The Knesset Interior Committee held a session on Israel's looming water crisis, and its members heard some dire warnings. Uri Shani, the Director of the Water Authority, told the MKs, "I have no doubt that the level of the Kinneret will drop this coming July below the red line, and water will not be able to be drawn."
The Kinneret, or the Sea of Galilee, is Israel's largest reservoir, and its height is a mirror of Israel's water supply. If, because of heavy rains and water streaming into it from the northern mountains, it climbs to a height of 208.8 meters below sea level, its dams must be opened to prevent Tiberias and Ein Gev from being flooded. This last occurred some 17 years ago.
The problems, however, usually occur in the opposite direction. The Kinneret's level currently stands at only some 212 meters below sea level - and if it drops much further, the water will be unsafe for drawing. The official level as recorded on Monday was 212.06 meters below sea level, only two centimeters higher than last week. This can be compared to rainy years such as 2003, when rains and runoff helped the Kinneret rise an average of five centimeters each day during the month of March.

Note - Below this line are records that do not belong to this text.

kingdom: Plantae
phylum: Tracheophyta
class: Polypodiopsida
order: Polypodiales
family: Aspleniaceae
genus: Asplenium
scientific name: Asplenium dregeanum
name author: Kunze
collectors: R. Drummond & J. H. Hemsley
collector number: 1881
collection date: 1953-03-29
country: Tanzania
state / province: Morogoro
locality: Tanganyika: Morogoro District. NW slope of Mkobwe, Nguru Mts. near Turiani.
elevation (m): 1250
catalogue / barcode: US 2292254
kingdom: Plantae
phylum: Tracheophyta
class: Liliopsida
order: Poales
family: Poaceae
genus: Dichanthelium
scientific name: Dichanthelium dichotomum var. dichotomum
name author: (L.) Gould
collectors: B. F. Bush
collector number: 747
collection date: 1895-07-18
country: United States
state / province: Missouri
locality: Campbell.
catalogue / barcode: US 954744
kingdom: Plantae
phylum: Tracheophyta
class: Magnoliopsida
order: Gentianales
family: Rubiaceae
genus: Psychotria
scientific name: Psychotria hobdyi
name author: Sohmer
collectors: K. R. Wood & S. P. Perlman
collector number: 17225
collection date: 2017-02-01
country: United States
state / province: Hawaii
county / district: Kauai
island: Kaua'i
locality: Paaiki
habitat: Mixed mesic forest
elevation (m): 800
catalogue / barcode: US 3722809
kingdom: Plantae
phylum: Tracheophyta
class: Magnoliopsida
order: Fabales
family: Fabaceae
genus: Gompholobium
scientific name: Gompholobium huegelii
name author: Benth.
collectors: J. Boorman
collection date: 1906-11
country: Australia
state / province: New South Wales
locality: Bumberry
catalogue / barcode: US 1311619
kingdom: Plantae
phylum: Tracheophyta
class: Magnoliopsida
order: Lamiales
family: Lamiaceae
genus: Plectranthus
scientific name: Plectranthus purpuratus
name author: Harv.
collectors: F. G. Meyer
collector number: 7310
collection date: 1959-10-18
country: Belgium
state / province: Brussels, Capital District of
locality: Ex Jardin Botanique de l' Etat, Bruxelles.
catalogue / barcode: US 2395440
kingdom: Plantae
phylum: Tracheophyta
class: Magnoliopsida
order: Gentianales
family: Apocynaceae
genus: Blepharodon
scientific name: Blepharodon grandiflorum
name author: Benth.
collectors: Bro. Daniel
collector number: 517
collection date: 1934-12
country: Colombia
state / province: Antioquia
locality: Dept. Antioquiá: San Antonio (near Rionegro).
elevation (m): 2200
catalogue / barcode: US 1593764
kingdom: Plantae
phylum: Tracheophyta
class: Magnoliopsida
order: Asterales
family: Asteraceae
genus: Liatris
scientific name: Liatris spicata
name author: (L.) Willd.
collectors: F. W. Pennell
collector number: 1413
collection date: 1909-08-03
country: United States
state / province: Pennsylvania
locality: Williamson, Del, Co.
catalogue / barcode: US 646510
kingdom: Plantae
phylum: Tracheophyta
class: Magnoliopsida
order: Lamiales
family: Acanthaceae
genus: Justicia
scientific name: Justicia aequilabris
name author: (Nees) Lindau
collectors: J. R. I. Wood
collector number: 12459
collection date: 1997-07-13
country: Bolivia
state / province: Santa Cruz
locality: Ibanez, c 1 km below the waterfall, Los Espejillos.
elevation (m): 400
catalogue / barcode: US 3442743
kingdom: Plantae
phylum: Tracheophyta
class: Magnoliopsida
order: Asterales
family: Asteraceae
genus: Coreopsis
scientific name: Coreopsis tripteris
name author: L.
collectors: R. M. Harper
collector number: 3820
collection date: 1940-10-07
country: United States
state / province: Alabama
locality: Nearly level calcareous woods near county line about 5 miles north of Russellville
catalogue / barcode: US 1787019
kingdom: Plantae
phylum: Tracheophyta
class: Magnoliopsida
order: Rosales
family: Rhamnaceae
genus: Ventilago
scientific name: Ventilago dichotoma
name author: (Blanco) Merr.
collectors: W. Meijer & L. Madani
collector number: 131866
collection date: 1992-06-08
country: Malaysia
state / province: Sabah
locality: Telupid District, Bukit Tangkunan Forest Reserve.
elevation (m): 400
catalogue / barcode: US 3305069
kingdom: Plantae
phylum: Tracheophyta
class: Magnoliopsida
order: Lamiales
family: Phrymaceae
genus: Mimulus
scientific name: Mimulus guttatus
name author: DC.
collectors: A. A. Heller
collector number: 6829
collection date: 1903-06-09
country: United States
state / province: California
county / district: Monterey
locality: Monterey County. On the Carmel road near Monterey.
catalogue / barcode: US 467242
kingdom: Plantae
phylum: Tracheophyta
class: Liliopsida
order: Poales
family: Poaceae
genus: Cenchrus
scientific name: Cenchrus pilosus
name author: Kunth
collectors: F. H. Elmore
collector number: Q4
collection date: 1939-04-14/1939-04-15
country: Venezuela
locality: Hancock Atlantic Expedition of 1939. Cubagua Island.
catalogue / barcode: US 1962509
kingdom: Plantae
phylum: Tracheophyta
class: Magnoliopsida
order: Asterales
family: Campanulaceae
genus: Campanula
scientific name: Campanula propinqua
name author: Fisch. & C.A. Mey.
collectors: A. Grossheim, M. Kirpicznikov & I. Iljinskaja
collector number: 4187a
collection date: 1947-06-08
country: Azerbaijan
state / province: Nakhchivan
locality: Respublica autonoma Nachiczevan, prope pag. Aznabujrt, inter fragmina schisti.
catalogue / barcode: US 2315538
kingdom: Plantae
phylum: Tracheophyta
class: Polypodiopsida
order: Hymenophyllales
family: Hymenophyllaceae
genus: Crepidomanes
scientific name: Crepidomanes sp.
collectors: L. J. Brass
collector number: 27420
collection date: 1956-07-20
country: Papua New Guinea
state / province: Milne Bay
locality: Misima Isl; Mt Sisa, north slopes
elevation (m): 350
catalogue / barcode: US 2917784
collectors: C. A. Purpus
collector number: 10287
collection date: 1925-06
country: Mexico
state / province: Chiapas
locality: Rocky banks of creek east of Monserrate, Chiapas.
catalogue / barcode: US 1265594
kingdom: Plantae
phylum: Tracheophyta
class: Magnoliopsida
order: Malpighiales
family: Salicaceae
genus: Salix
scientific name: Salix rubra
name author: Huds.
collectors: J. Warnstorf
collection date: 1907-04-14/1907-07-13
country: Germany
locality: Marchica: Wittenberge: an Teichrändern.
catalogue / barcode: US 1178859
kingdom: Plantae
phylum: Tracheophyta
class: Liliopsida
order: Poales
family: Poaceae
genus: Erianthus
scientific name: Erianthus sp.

Shani, who served as ex-Prime Minister Ariel Sharon's Bureau Director several years ago, told the Committee that the reasons for the water crisis include the shift of rain concentrations to southern Israel, and the agricultural changeover from field crops to more water-needy orchards.
March signals the beginning of the end of Israel's rainy season, which this year has produced only some 75% of an average year's rainfall.
Since Israel transferred municipal sovereignty over most of Judea and Samaria to the Palestinian Authority some ten years ago, some underground water reservoirs which are part of the mountain aquifer have become unfit for drinking, due to overdrawing of water by local Arabs.